Segment Start: Given data
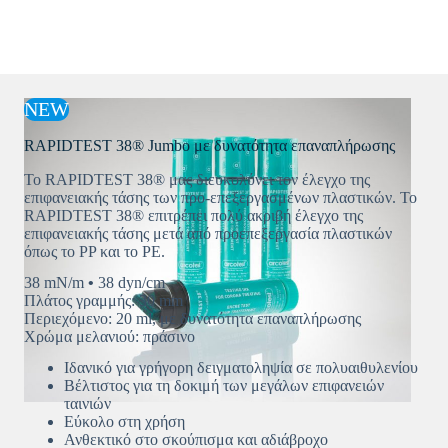
NEW
RAPIDTEST 38® Jumbo με δυνατότητα επαναπλήρωσης
Το RAPIDTEST 38® μας διευκολύνει τον έλεγχο της
επιφανειακής τάσης των προ-επεξεργασμένων πλαστικών. Το
RAPIDTEST 38® επιτρέπει πολύ ακριβή έλεγχο της
επιφανειακής τάσης μετά από προεπεξεργασία πλαστικών
όπως το PP και το PE.
38 mN/m
•
38 dyn/cm
Πλάτος γραμμής: 30 mm
Περιεχόμενο: 20 ml, με δυνατότητα επαναπλήρωσης
Χρώμα μελανιού: πράσινο
Ιδανικό για γρήγορη δειγματοληψία σε πολυαιθυλενίου
Βέλτιστος για τη δοκιμή των μεγάλων επιφανειών
ταινιών
Εύκολο στη χρήση
Ανθεκτικό στο σκούπισμα και αδιάβροχο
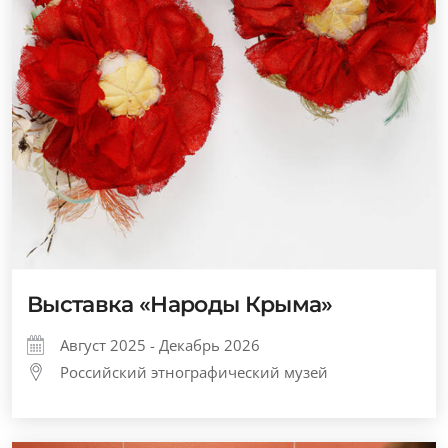
Выставка «Народы Крыма»
Август 2025 - Декабрь 2026
Российский этнографический музей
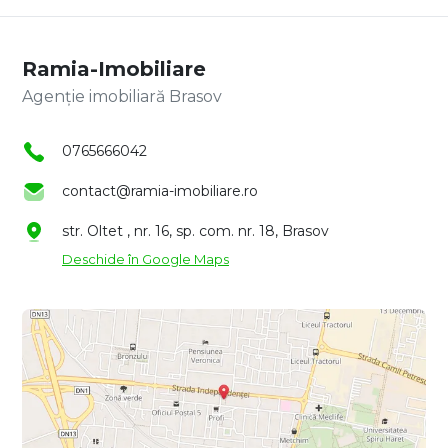
Ramia-Imobiliare
Agenție imobiliară Brasov
0765666042
contact@ramia-imobiliare.ro
str. Oltet , nr. 16, sp. com. nr. 18, Brasov
Deschide în Google Maps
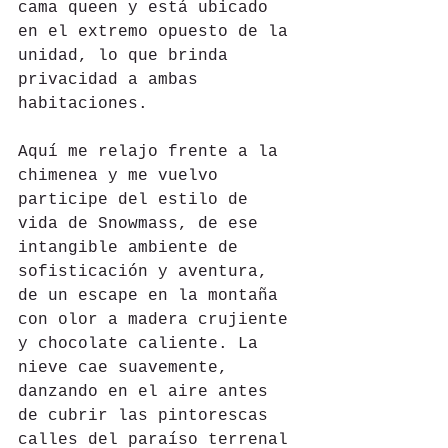
cama queen y está ubicado 
en el extremo opuesto de la 
unidad, lo que brinda 
privacidad a ambas 
habitaciones.
Aquí me relajo frente a la 
chimenea y me vuelvo 
participe del estilo de 
vida de Snowmass, de ese 
intangible ambiente de 
sofisticación y aventura, 
de un escape en la montaña 
con olor a madera crujiente 
y chocolate caliente. La 
nieve cae suavemente, 
danzando en el aire antes 
de cubrir las pintorescas 
calles del paraíso terrenal 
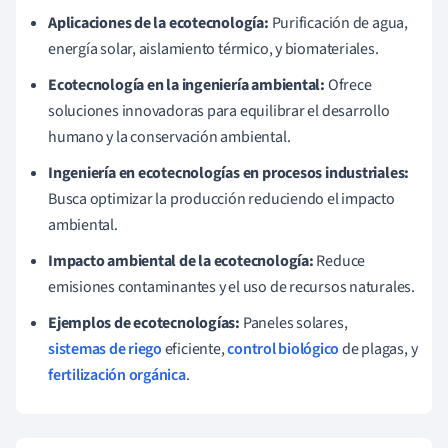
Aplicaciones de la ecotecnología:
Purificación de agua,
energía solar, aislamiento térmico, y biomateriales.
Ecotecnología en la ingeniería ambiental:
Ofrece
soluciones innovadoras para equilibrar el desarrollo
humano y la conservación ambiental.
Ingeniería en ecotecnologías en procesos industriales:
Busca optimizar la producción reduciendo el impacto
ambiental.
Impacto ambiental de la ecotecnología:
Reduce
emisiones contaminantes y el uso de recursos naturales.
Ejemplos de ecotecnologías:
Paneles solares,
sistemas de riego
eficiente,
control biológico
de plagas, y
fertilización orgánica
.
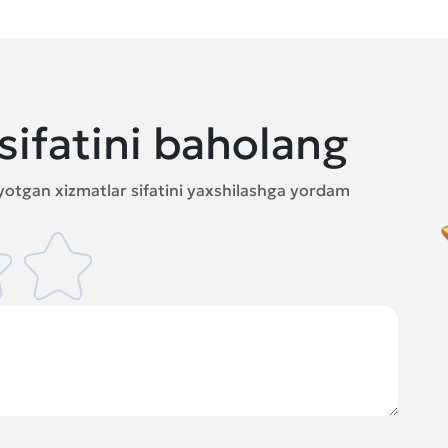
sifatini baholang
ayotgan xizmatlar sifatini yaxshilashga yordam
Segment End: Given data
Aim of the exercise:
Answer with one number, namely how many lines of the material hold the string "τάσης".

Solution to this task:
2